[[ TASK INPUTS open ]]
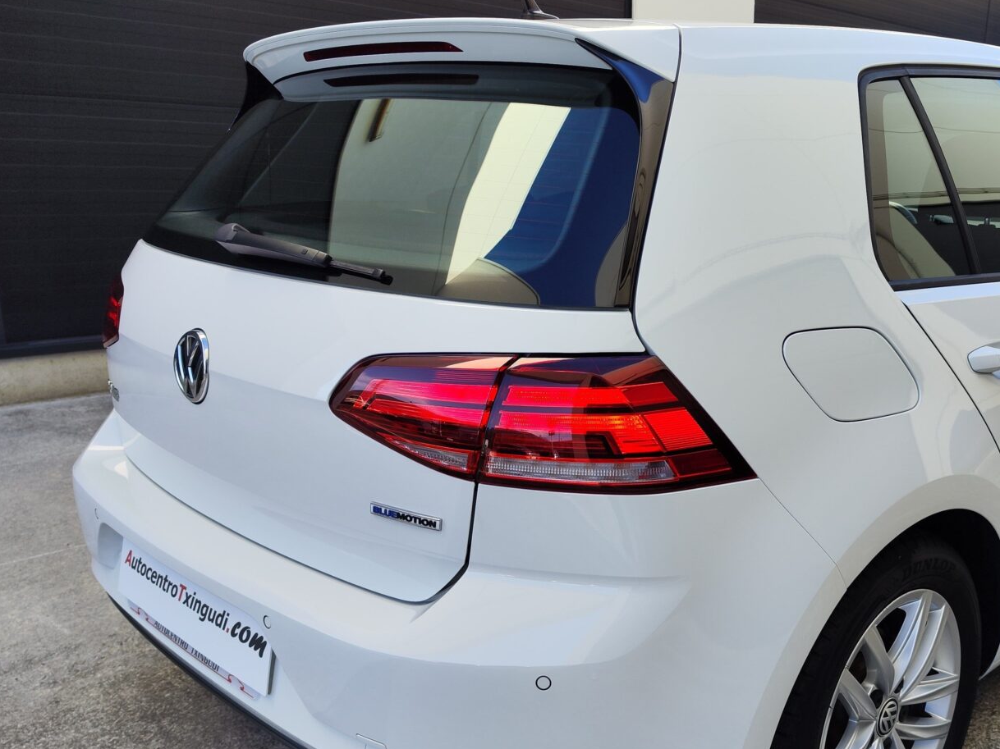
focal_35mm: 34
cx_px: 721
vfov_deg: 41.6
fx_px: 982
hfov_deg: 52.1
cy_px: 453
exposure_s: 1/319
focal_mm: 7.01
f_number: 1.69
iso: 50
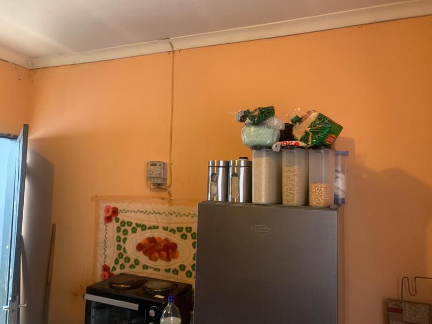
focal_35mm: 26
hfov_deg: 67.3
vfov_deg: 53.1
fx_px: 324
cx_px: 216
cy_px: 162
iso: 400
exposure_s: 1/33
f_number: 1.8
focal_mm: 4.25
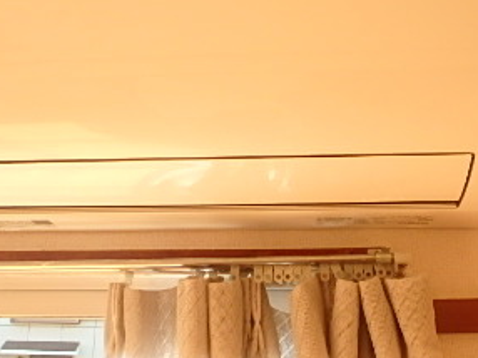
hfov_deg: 40.4
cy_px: 144
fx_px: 648
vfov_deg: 30.8
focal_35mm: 47
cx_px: 219
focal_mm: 3.7
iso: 125
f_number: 3.5
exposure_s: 1/100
[[ TASK INPUTS closed ]]
Nothing but the lines from the line containing "f_number: 1.8" through the last line of the records above should be written out, exactly and without the pictures.

f_number: 1.8
focal_mm: 4.25
hfov_deg: 40.4
cy_px: 144
fx_px: 648
vfov_deg: 30.8
focal_35mm: 47
cx_px: 219
focal_mm: 3.7
iso: 125
f_number: 3.5
exposure_s: 1/100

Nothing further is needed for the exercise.